There is a change coming. I’ve suspected it was coming for a couple of weeks, but today it was made official. I’m being pulled off my corporate accounts and dragged kicking and screaming back into the production kitchen for the holiday season. Even better, the corporate accounts I have worked on so diligently and turned around and improved are being handed over to someone who two days ago was excoriated by a client for his slowness, laziness, lack of attention to details and general unprofessional attitude.
I worked in the production kitchen last year and it was the most gruelling and unrewarding experience I have ever had. I didn’t mind the work, it was the people. They are petty, hateful, backstabbing, vulgar,and completely uncooperative and unreceptive to new ideas or input. Any new concept brought to them is really an attack on them and an insult and they respond with vitriolic vengence. I nearly quit a dozen times last year. I nearly walked out and drove away and never came back. But I had larger goals outside of that place and hung in there, indulging in a fair amount of self-inflicted physical pain as a distraction. This year I was able to get away from those people (for the most part) and concentrate on turning around the corporate accounts. With practically no support or resources I improved the quality of food and service, standardized menus and pricing, lowered costs and raised profitability, smoothed out relations between corporate staff and clients and the acerbic kitchen staff, and achieved my larger goal, namely keep a job until I was able to buy a house. I was still often called upon to pull extra shifts and work weekends, with no extra pay or a raise or even a “thanks for your help”. Often I got the opposite, with snickering remarks about how I was taking it easy and not pulling my fair share of the workload. Whatever, it got me out of Hell’s kitchen.
Until now.
In all fairness, it is a necessary move. With the executive chef position still unfilled and the exec sous performing all those duties they are short-handed. Between people who have been fired or quit or laid off, the staff is short-handed and a great deal of work is being done by a very few people. As we enter the holiday season and production becomes very busy it is clear they need me to come back in and help, since I know systems, the staff, the menus, and the production methods. Or so we say… The year I was in the kitchen the exec sous was so intimidated by the presence of anyone in her little kingdom she actively worked to undercut and sabatoge me. I had introduced new production methods that streamlined operations and provided checks and double checks, as well as consolidated workloads and made ordering easier. When I went corporate all that was tossed out the window and they went back to the way they were doing it before, which was haphazard, unorganized, autocratic, and mistake-prone. Now it is not like coming back to a place where time has stood still, it has actually moved backwards.

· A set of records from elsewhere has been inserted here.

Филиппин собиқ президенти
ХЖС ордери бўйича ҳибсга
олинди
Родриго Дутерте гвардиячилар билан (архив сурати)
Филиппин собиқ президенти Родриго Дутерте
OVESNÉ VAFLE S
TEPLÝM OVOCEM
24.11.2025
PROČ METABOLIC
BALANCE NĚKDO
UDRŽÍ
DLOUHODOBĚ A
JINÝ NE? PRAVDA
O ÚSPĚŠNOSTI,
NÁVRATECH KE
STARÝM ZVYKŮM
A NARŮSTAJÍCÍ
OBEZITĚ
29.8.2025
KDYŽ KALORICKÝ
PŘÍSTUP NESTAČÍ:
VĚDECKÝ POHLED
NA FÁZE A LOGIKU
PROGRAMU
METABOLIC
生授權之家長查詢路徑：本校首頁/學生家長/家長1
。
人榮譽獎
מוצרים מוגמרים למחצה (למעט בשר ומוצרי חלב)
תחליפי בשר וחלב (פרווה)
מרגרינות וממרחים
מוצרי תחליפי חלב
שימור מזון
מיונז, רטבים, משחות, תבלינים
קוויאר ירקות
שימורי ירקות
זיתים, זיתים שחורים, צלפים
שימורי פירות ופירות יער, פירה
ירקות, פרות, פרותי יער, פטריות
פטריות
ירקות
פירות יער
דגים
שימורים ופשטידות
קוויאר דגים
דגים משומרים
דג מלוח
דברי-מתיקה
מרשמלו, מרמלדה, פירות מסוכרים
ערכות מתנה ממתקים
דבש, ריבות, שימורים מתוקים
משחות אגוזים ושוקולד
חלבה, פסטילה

Today the chef and one of the prep staff (who must have Turrets or something because he never stops talking or cussing, at high volume, all day, endlessly…) got into a screaming match over food prep. The more the argument escalated and the more high pitched the screaming got, the more I felt my head hurt and spirit wither. I walked outside and punched the concrete wall until my knuckles bled. I walked back into the kitchen and they were still shouting (now from opposite sides of the kitchen so everyone felt like they were caught in the middle), but now I had a bright shiny pain to concentrate on. It helped, but I really had hoped I wouldn’t have to go through this again. Its going to last at least 5 – 6 weeks, and I may never get my corporate accounts back. I have a couple of things I still have to do so I don’t want to quit right now, but its going to be extremely hard and demoralizing. Luckily there are knives for cutting, fire for burning, and boiling water and hot oil for scalding, and I probably won’t do any permanent damage to myself. But I have to have that endorphin-rushing stab of pure physical pain to quiet the hammering in my head that follows these moronic, pointless… I can’t even think of the words… behaviors I have to endure.
There’s no point in coming home every night (after 14 – 16 hours of hell and agony) and dumping any of this on my wife. There’s nothing she can do and it will only bring her down. There’s no point in recounting every soul sickening instance here, either. I had high hopes for this goal at one time during the year, but I think I will very soon have to mark it as “I give up” and let the robots consign it to the refuse pile of failed goals. I wanted, and I tried, to make my life more important than my job. My job, it seems, had other ideas.